The line containing "61. Teachers’ assessments" marks the end; return exactly every line from the start of the records up to and including it, but no pictures.
=== Begin Enclosure ===
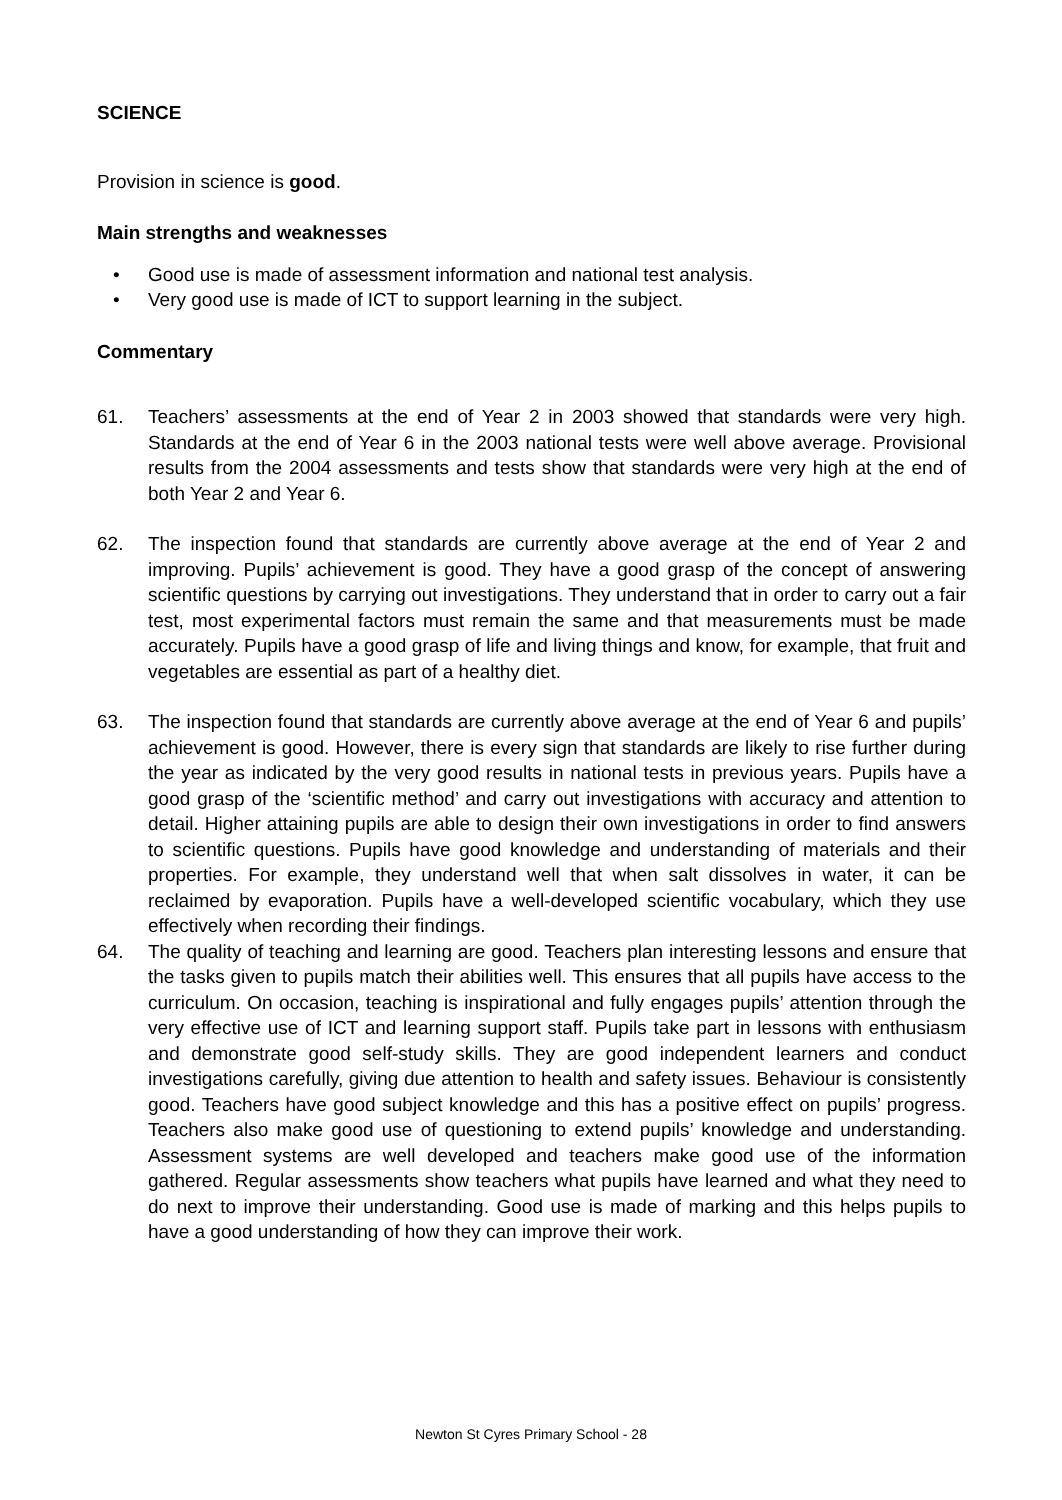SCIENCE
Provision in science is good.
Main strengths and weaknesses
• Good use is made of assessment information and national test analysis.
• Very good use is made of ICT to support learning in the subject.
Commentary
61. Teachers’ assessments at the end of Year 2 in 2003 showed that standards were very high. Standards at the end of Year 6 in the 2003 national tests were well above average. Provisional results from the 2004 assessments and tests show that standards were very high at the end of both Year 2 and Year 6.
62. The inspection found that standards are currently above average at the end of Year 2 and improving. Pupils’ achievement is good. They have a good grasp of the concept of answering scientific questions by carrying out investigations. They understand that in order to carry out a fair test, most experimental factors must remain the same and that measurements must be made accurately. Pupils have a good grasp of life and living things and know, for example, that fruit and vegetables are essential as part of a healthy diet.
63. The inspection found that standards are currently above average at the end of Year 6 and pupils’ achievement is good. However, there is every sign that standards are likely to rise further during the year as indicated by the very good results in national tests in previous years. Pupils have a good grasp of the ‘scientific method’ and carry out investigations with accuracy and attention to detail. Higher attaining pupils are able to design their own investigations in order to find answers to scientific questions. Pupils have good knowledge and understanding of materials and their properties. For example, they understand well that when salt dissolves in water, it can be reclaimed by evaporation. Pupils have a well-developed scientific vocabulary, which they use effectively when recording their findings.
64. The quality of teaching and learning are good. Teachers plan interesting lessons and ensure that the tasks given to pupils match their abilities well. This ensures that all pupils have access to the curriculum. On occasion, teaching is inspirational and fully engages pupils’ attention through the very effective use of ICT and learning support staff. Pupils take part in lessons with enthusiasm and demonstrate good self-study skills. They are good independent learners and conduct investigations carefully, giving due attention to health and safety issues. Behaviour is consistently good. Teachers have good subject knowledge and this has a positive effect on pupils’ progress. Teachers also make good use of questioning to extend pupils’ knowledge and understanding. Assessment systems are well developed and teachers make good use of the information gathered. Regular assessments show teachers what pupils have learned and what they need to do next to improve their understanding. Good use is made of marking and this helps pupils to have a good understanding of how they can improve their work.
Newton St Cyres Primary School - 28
=== End Enclosure ===
TASK ANSWER:
SCIENCE
Provision in science is good.
Main strengths and weaknesses
• Good use is made of assessment information and national test analysis.
• Very good use is made of ICT to support learning in the subject.
Commentary
61. Teachers’ assessments at the end of Year 2 in 2003 showed that standards were very high. Standards at the end of Year 6 in the 2003 national tests were well above average. Provisional results from the 2004 assessments and tests show that standards were very high at the end of both Year 2 and Year 6.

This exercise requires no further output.